Des étudiants ont veillé tout la nuit de samedi dans la faculté occupée des Mines de l’Université technique d’Istanbul d’Istanbul en réaction à la catastrophe minière de Soma, qui a fait 301 morts, alors que la police a procédé au premières arrestations des possibles responsables de l’accident.
«Cette faculté est occupée», peut-on lire sur une énorme banderole à l’université. Partant d’une simple protestation contre les liens de la prestigieuses Université avec la compagnie qui exploite la mine de Soma, l’action s’est transformée vendredi en occupation des lieux, après que des élèves ingénieur se sont enchaînés aux portes de la faculté.
L’action a déjà porté ses fruits. L’université a annoncé qu’elle avait coupé ses liens avec les propriétaires de la Soma Komur qui siégeaient au conseil d’administration de la faculté.

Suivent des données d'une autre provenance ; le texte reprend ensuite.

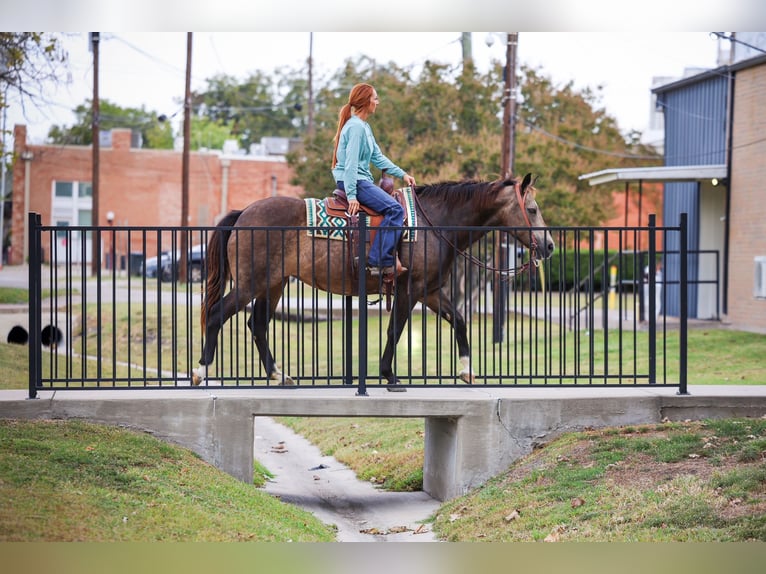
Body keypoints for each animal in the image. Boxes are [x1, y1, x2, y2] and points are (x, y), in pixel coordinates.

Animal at [192, 173, 555, 389]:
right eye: (532, 209)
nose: (549, 246)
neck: (434, 222)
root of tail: (243, 213)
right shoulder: (410, 290)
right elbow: (395, 330)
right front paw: (389, 374)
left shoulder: (431, 291)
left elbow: (460, 319)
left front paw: (466, 369)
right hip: (250, 285)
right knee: (218, 315)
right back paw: (200, 372)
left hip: (274, 284)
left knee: (257, 325)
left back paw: (279, 374)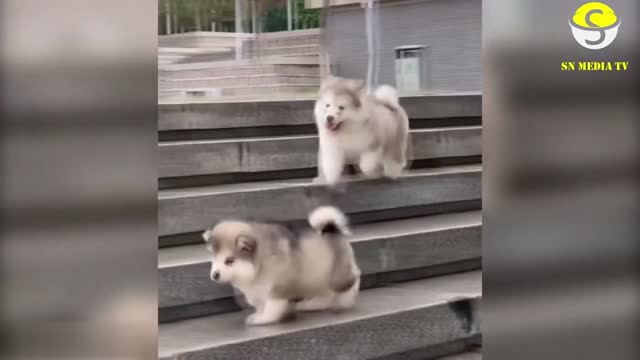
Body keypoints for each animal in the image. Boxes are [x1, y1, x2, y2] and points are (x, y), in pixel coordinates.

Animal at [201, 205, 360, 326]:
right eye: (214, 259)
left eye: (229, 260)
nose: (214, 275)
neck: (260, 263)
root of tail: (332, 230)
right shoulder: (257, 291)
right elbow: (261, 305)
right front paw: (258, 314)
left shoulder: (277, 290)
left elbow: (271, 308)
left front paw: (263, 319)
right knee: (325, 296)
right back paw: (312, 305)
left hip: (337, 276)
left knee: (350, 281)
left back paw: (345, 300)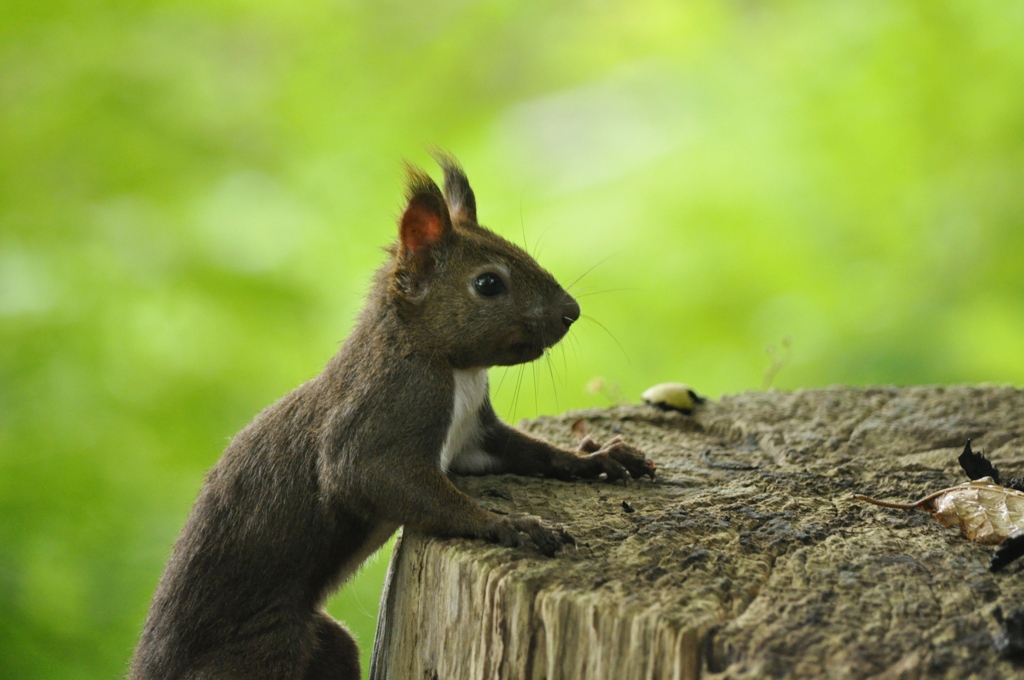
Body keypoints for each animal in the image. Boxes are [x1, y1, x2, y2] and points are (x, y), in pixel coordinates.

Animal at [130, 153, 655, 680]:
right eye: (488, 283)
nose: (572, 311)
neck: (454, 367)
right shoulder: (388, 412)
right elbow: (381, 480)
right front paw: (511, 525)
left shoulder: (474, 441)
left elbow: (537, 454)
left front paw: (600, 458)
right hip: (262, 657)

«La faculté est complice de la mort des mineurs. L’entreprise minière a organisé un séminaire ici deux semaines avant la catastrophe. Nous ne quitterons pas ce bâtiment tant que les responsables n’auront rendu des comptes», a déclaré Orkun, un étudiant de 21 ans.
Dirigeants arrêtés
Un voeu qui commence déjà à se réaliser. La police turque a arrêté dimanche 18 personnes, y compris les dirigeants soupçonnés de négligence de la société d’exploitation de la mine de Soma.
Des dizaines de procureurs ont été assignés vendredi pour enquêter sur l’incendie et l’explosion – qui aurait été provoqué par un défaut électrique. L’exploitant accusé d’avoir privilégié la rentabilité au détriment de la sécurité de ses salariés, nie avec force toute négligence.
«Nous avons tous travaillé très dur. Je n’ai pas vu un tel incident en 20 ans», a déclaré son directeur général Akin Celik. Il n’était pas clair si Celik figurait parmi les personnes arrêtées.
Un rapport d’expertise préliminaire sur l’accident, obtenu par le journal Milliyet, a mis en exergue plusieurs graves manquements aux mesures de sécurité, dont un manque de détecteurs de monoxyde de carbone.
Une «belle mort»
Les étudiants ont d’autres exigences, y compris la démission de Orhan Kural, un professeur de l’exploitation minière à l’université, pour avoir déclaré que ceux qui meurent d’une intoxication au monoxyde de carbone ont une «belle mort».
Kural s’est ensuite excusé, affirmant qu’il essayait juste d’expliquer scientifiquement l’effet du monoxyde de carbone, qui a causé la mort des mineurs lors de l’accident industriel le plus meurtrier de l’histoire de la Turquie.
Régime visé
L’action des étudiants vise également le régime islamo-conservateur, soupçonné d’avoir couvert la course au profit au détriment de la sécurité dans les mines privatisées. «Le feu de Soma va brûler le parti AKP» du Premier ministre, avertit un slogan inscrit sur les murs de la faculté.
Le Premier ministre, Recep Tayyip Erdogan, tout comme l’entreprise Soma Kömür Isletmeleri, ont nié tout négligence. Tout en promettant de faire «toute la lumière» sur les causes de l’accident, M. Erdogan a imputé cette catastrophe d’un autre âge à la seule fatalité.
Le fait que les inspecteurs qui évaluent les risques dans les mines sont payés par les entreprises minières qu’ils contrôlent, jette le doute sur la fiabilité de leurs rapports.
«Certains des experts d’inspection de la mine à Soma étaient probablement diplômés de notre école. Mais avoir un diplôme ne fait pas automatiquement de vous un bon ingénieur», a regretté Begum, une étudiante.